(By Rich Bieglmeier)
Tempur Pedic International Inc. (
TPX) is the third stock from iStock's money flow list. The memory-foam mattress maker's stock has been cold in more ways than one.
TPX has been rough on investors, and some say
your love life.
Last week, TPX experienced $48 million dollars in net buying, or nearly 3% of its market cap. Perhaps the interest can be attributed to short covering as the stock fell out of bed following management cuts to revenue and profit targets.
On June 6th, the company announced that it expects to earn $2.70 per share, down from $3.80 to $3.95, and sales of about $1.43 billion, lower than its previous estimate of $1.6 billion to $1.65 billion.
Following June's unwelcome news, shares dropped from $42 and changed to $22 and change, but the nightmare dates back to April 18th when the stock closed at of $87.26. Today, TPX is trading a touch above $24.
The question now is whether it's time to buy or go to sleep on the stock.
Management has made their choice.
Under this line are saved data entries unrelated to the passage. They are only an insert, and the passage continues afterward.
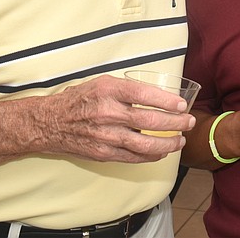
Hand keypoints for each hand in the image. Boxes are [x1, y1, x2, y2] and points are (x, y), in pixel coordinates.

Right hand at [38, 75, 195, 163]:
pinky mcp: (104, 153)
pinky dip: (151, 155)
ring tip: (180, 140)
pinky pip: (133, 157)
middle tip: (188, 122)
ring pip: (144, 143)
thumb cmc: (81, 99)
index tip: (181, 104)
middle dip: (174, 123)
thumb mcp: (103, 83)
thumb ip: (128, 89)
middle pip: (149, 120)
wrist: (51, 122)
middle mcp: (108, 113)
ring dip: (167, 143)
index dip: (166, 101)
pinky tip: (162, 152)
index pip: (144, 95)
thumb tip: (159, 96)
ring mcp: (106, 136)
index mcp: (108, 91)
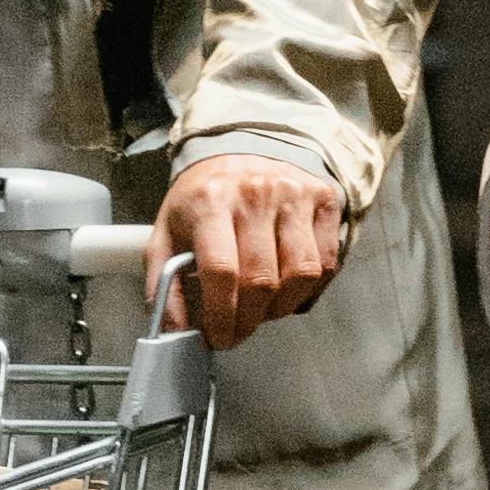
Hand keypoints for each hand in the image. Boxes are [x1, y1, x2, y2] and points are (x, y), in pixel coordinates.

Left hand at [148, 155, 347, 352]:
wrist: (239, 152)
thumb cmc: (203, 200)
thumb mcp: (167, 233)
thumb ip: (164, 284)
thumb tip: (177, 331)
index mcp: (210, 202)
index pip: (222, 271)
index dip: (222, 316)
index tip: (219, 336)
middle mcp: (255, 194)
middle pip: (262, 280)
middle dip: (249, 320)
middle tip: (238, 331)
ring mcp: (293, 194)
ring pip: (300, 275)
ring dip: (280, 307)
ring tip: (262, 308)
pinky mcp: (323, 199)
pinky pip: (326, 262)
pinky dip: (307, 288)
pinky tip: (286, 287)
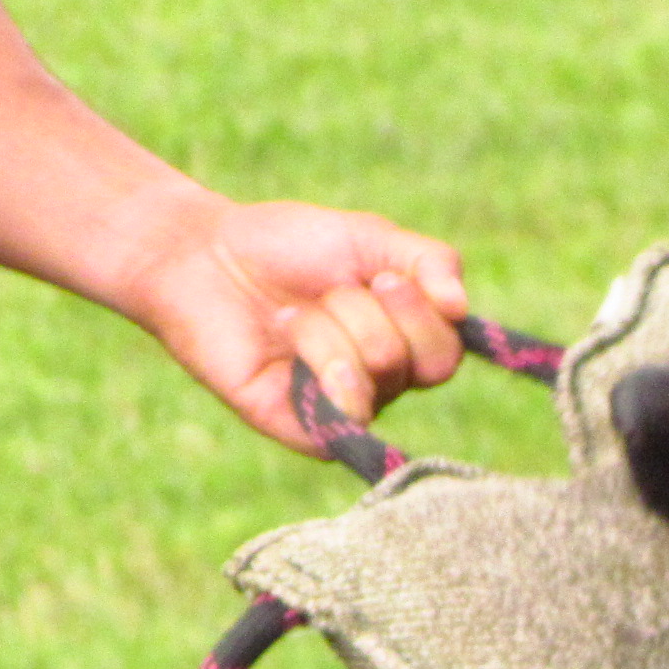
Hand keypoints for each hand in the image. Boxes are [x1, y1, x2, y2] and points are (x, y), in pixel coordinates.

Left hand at [115, 192, 466, 453]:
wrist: (207, 257)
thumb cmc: (289, 248)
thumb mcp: (374, 239)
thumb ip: (431, 262)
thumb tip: (461, 309)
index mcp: (404, 345)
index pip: (448, 351)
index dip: (421, 308)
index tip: (381, 277)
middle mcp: (382, 385)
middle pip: (426, 362)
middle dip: (374, 311)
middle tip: (329, 293)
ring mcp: (346, 411)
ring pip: (380, 370)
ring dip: (331, 324)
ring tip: (290, 316)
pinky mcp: (308, 430)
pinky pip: (348, 410)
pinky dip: (320, 361)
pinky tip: (285, 344)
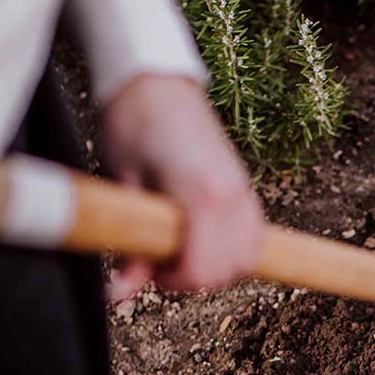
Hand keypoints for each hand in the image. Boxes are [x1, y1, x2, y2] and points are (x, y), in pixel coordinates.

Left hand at [101, 74, 263, 297]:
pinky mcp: (246, 186)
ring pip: (250, 256)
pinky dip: (237, 249)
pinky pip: (255, 235)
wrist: (154, 81)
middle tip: (163, 264)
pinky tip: (209, 241)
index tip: (151, 272)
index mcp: (202, 196)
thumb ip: (130, 243)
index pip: (204, 268)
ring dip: (221, 266)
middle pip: (232, 269)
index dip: (176, 282)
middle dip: (198, 278)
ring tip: (186, 252)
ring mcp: (244, 190)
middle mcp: (232, 196)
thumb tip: (118, 293)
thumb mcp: (122, 187)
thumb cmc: (133, 126)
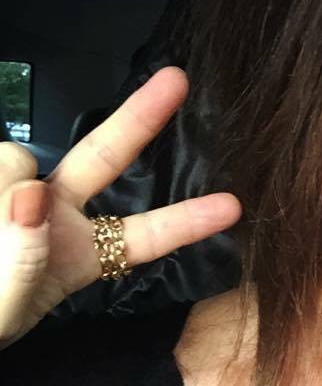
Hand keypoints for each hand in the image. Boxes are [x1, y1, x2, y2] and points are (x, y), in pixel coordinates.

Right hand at [0, 66, 241, 349]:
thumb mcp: (4, 307)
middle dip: (140, 117)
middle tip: (179, 78)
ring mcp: (17, 189)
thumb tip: (30, 196)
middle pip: (105, 156)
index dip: (187, 222)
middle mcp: (56, 212)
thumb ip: (22, 259)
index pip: (144, 236)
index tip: (234, 206)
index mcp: (82, 254)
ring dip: (1, 188)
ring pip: (17, 161)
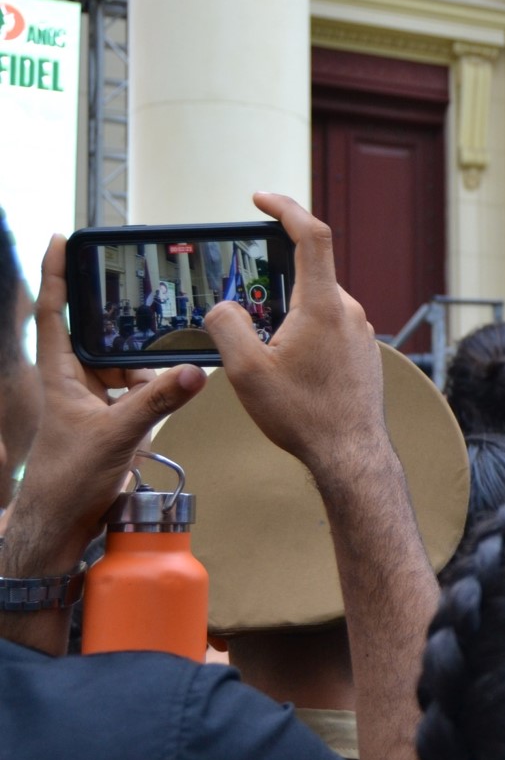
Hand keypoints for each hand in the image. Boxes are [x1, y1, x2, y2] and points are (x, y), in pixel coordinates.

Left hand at [0, 238, 206, 576]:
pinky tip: (173, 388)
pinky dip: (155, 385)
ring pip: (123, 362)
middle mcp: (73, 379)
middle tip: (143, 293)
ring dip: (144, 361)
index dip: (54, 272)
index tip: (61, 238)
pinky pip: (137, 387)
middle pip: (98, 331)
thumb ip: (157, 400)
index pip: (54, 310)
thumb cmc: (69, 478)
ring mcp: (92, 398)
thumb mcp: (117, 434)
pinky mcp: (110, 416)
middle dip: (120, 317)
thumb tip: (195, 371)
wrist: (62, 520)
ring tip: (164, 359)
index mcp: (59, 373)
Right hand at [202, 193, 385, 478]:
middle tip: (244, 311)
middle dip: (272, 284)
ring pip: (317, 305)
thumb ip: (227, 325)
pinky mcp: (363, 353)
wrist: (350, 454)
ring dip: (287, 316)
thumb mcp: (246, 371)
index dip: (285, 208)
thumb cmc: (304, 416)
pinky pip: (329, 328)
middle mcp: (349, 312)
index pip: (311, 235)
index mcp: (324, 306)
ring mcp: (360, 333)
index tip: (261, 199)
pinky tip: (289, 368)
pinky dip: (304, 334)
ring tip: (266, 353)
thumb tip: (225, 307)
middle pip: (307, 274)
Two days after the crash, Tempur Pedic Chairman Andrews McLane purchased $2.8 million of TPX stock. On the same day, the company announced that it was buying shares as a part of its $250 million share repurchase plan, of which about $200 million remains.
It is one thing to spend the company's money, but a whole another thing to put your own money on the line. Unless Mr. McLane is sleepwalking before TPX falls down the stairs again, both moves are public shows of strength and confidence.
Based on the company's current fundamentals, iStock believes the Chairman's and company's money might be well spent. Analysts believe TPX will grow its 2013 top and bottom lines by 7.6% and 12.4%, respectively. Meanwhile, shares are valued at just 7.93% of next year's profits. The discount could make the $2.8 million insider purchase worth more than $4 million (at $36 per share) this time next year.
Another valuation benefit coming from TPX's crash is that you can own shares for $1.03 per share for every dollar the company does in sales per share. Just a few weeks ago, the street believed Tempur Pedic was worth more than 4 times sales.
McLane's company still sports much higher margins than the industry average, and management effectiveness remains high based on superior return on assets and equity percentages.
From a chart perspective, iStock would like to see the stock price test its two-time closing low of $22.39 and pivot higher, or close above the gap down open of $26.71, before buying the stock.
While valuations and insider buying give us confidence that Tempur Pedic International Inc. (TPX) is likely to be higher in six to 12 months, we'd rather have the additional comfort of buying at the right time.